As we move into a future where edge compute and 6G connectivity can cause another 10-100x increase in data sources for healthcare, I believe healthcare practitioners can garner a few lessons from the defense and intelligence agencies. Having supported members of several agencies, ranging from homeland security to the CIA, I can tell you that their work is highly complex, relying often on perceptions and experience alongside data. These dynamics are not unlike the doctor-patient relationship in healthcare. 


Lesson 1: Siloed and unstructured data limits interoperability and contributes to high cost and poor quality of healthcare. With much of healthcare data being unstructured, there is also the reality that much of the usable data will be incomplete, contributing to inequities and inability to diagnose earlier and deliver better care. It is important to (1) get this data stored in one place that allows for scale or to adapt solutions that allow for (2) true federated access of siloed data sets. There is power in unlocking data, particularly when it provides actionable insights. For example, Black Opal Ventures portfolio company, TigerGraph is a graph analytics software company that specializes in connecting data assets to deliver enterprise-level knowledge and insights. 


Lesson 2: It is crucially important to empower healthcare practitioners AND do NOT require them to become data scientists nor programmers. We need practitioners to hone their healthcare skills and enable them to use the latest technological tools to better collect and analyze data and even create simple applications that can significantly improve their workflows ultimately leading to better health outcomes. Black Opal Ventures portfolio company, Blaze.Tech offers HIPPA compliant prebuilt integrations, security and reliability which enables customers to make sophisticated and complex applications without writing a single line of code. 

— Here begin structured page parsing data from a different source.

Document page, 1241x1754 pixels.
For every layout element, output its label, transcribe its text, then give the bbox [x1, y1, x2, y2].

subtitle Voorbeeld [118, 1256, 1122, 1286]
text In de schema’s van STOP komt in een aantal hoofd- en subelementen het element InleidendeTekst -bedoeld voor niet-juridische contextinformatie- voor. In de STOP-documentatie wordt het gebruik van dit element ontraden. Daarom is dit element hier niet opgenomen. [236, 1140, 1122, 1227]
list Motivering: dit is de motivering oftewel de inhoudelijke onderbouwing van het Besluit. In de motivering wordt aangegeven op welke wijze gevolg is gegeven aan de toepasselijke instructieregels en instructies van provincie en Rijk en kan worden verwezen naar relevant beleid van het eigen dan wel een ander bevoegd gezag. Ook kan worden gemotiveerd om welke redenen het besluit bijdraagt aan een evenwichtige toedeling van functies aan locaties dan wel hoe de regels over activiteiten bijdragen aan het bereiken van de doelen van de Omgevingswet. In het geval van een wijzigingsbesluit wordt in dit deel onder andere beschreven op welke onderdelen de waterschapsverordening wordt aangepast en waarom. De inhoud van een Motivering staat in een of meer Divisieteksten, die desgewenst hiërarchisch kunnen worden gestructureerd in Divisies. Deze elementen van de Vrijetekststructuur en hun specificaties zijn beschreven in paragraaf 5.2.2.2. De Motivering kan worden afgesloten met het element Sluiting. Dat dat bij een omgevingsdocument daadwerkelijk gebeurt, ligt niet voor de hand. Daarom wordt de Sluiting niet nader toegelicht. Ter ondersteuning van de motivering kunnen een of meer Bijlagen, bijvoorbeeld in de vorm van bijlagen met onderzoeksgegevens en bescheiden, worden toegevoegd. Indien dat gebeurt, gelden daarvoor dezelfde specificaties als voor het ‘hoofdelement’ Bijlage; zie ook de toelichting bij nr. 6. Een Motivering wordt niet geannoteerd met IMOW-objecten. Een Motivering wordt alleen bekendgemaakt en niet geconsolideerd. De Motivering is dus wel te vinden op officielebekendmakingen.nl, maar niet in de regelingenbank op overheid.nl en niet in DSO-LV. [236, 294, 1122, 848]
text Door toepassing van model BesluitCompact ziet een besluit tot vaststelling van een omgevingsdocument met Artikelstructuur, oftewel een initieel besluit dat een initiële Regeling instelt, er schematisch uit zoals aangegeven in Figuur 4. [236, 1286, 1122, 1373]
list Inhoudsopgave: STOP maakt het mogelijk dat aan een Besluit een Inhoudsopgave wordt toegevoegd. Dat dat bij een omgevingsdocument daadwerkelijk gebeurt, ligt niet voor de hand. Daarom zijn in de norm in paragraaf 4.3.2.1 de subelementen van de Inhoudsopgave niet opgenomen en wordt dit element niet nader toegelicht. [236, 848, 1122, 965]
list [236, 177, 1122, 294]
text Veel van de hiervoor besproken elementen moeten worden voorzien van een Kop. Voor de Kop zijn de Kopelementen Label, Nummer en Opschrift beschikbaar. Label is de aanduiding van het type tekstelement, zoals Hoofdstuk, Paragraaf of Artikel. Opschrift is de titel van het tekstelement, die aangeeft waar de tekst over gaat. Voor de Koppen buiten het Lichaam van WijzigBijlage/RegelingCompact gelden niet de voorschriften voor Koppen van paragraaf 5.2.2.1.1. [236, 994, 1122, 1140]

Lesson 3: To secure data being generated, it is important to monitor both the generation and usage of data on a real time basis. Legacy solutions record and monitor access to applications from a compliance point of view rather than a threat detection basis, allowing attackers to compromise them. Black Opal Ventures portfolio company, Authmind is a pioneering Identity Security provider that can arm healthcare security teams with end-to-end real time identity security posture management and threat detection. 


At Black Opal Ventures, we are bringing together technology and health. Our fund focuses on companies that are revolutionizing diagnostics, delivery of care, and drug discovery all underpinned by data analytics, AI, and compute infrastructure. In the future, we hope to look towards companies with impact on other major determinants of health. We are just getting started.